A simple and general procedure for data analysis is the line scan. By interactive mouse clicking, a line is defined in an image on the computer screen and the height levels along this line (sometimes averaged over a certain width perpendicular to this line) are displayed and can be used for high-accuracy measurements of topographic heights as shown in Fig. 7.5, or horizontal spacings of features (atoms). Also the slopes of facets of surface features such as islands can be determined.

Fig. 7.5

a Gray scale STM image of a 3D Ge island. b Line scan across this island

A second example of data analysis is the measurement of the roughness of a surface. The usual quantity characterizing the roughness of a surface is the RMS roughness defined as the standard deviation of the heights \(h(x,y)\)

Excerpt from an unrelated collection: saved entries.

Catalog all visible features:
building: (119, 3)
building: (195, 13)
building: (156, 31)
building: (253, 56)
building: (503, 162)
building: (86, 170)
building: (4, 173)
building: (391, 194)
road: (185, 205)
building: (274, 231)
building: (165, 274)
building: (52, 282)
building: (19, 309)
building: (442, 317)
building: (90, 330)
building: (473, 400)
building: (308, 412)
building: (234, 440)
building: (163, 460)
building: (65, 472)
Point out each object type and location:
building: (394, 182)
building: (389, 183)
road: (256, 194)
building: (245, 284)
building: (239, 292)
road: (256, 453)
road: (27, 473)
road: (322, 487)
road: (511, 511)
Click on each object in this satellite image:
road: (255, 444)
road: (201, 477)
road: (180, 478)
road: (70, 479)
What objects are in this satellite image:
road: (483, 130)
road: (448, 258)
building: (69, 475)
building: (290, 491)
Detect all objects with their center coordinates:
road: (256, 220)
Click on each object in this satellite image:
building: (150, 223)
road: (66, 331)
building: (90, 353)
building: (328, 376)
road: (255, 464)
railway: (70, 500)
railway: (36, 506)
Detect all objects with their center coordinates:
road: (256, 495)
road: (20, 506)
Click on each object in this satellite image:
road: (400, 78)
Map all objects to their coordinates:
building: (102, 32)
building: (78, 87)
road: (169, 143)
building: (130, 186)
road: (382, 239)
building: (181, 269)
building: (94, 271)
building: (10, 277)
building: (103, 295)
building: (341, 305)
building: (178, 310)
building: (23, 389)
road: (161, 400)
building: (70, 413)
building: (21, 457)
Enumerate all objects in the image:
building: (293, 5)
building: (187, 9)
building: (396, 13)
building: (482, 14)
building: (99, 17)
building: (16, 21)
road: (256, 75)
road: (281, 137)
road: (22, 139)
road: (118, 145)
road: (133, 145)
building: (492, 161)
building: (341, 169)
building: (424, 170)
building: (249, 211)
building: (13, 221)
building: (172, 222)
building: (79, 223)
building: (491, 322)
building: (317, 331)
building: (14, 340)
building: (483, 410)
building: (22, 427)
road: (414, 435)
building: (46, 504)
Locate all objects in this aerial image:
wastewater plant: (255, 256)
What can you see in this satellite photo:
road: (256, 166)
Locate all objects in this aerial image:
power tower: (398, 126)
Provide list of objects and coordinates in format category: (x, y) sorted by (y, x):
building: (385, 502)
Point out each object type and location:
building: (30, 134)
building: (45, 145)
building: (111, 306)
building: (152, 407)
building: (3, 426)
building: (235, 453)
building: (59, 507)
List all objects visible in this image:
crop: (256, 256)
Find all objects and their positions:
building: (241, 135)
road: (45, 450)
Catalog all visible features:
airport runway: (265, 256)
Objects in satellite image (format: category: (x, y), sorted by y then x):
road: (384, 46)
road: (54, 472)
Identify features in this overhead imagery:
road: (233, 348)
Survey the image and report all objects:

$$\begin{aligned} \displaystyle \sigma = \sqrt{\left\langle (h(x,y) - \overline{h})^2\right\rangle } \displaystyle = \displaystyle \sqrt{\displaystyle \frac{\displaystyle \sum \nolimits _{x=1}^{L}\displaystyle \sum \nolimits _{y=1}^{W}(h(x,y) - \overline{h})^2}{L W}}, \end{aligned}$$

(7.2)

with \(L\) and \(W\) being the length and width of the image (number of pixels), and \(\bar{h}\) the average height. A necessary requirement for a correct determination of the roughness is a good background subtraction of the scan slope.

4 Summary

• Data representation is the task to map the measured heights (DAC values) to gray levels in an image in an optimal way.

• Line-by-line background subtraction and plane background subtraction are commonly used.

• Matrix filters can be used to sharpen, or smooth the images, or to remove outlier pixels.

• In order to measure heights, width, or slopes of topographic features line scans can be used as data analysis tool.